Patterson observed that collaborating on a common set of fundamental primitives and an interoperable, open standard has proven extremely beneficial. “This de-composable stack is relatively new, and I think it’s an exciting thing.”

The open core model is being questioned by many companies that once held firm beliefs. Priced and well packaged, an open core model can sustain a large business – Red Hat is the most famous example – although it is not without its challenges. Companies like MongoDB, Elastic and more recently HashiCorp have opted to move away from a completely open core approach, citing business imperatives. Although they are in the minority, there is still lively discussion of the merits of alternative approaches going on in the tech industry.

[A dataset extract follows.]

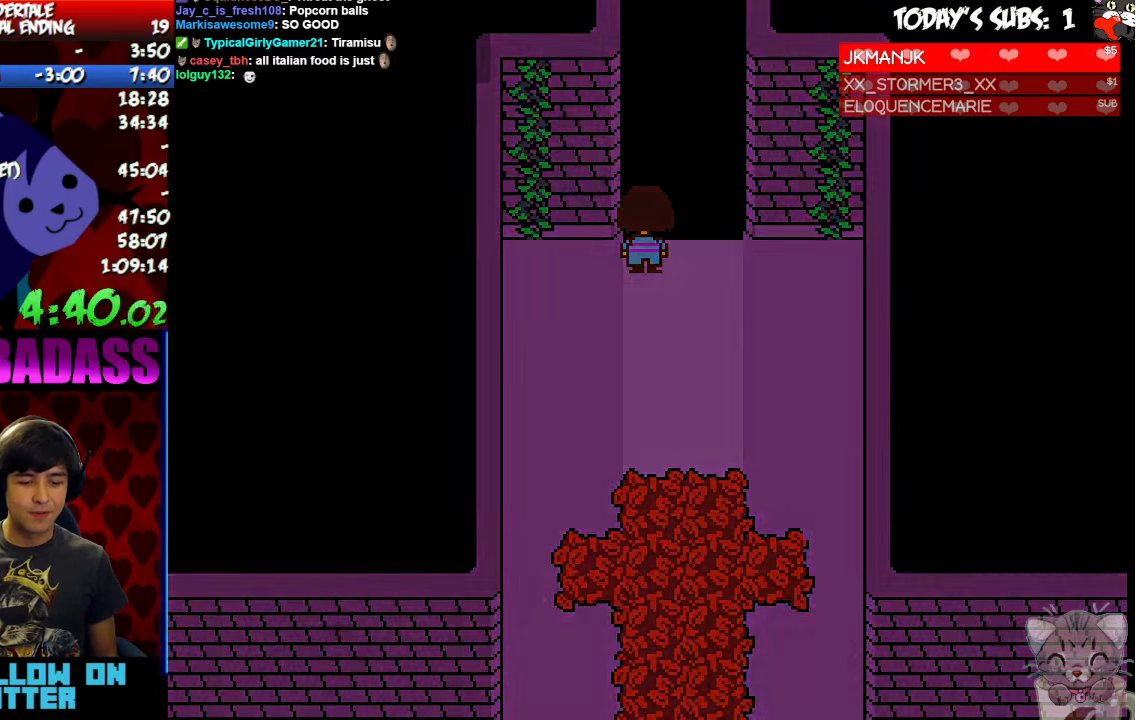
{"keys": ["up"], "events": []}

“I personally believe we’re moving a little bit away from open source,” Patterson says, “We’re seeing this evolution of open source, but I think open standards are going to become more common.”

In the AI ​​field, we are seeing some signs of this with so-called open models, although they resemble the commercial licensing approaches of MongoDB, Elastic, or HashiCorp more than the open source traditions of the Apache, MIT, or GPL licenses. An open standard has yet to emerge and instead we are seeing a general battle for the dominant position as the proprietary controller of the de facto standard.

It is not clear where this struggle for position will take us. OpenStack remains a cautionary tale for many, while Kubernetes and Arrow show us a different path. Or we could end up in a market dominated by a single company that controls the de facto standard, as Microsoft once did for Windows, and AWS now does for S3.

The tech industry loves to democratize things, so maybe this is another opportunity to do so?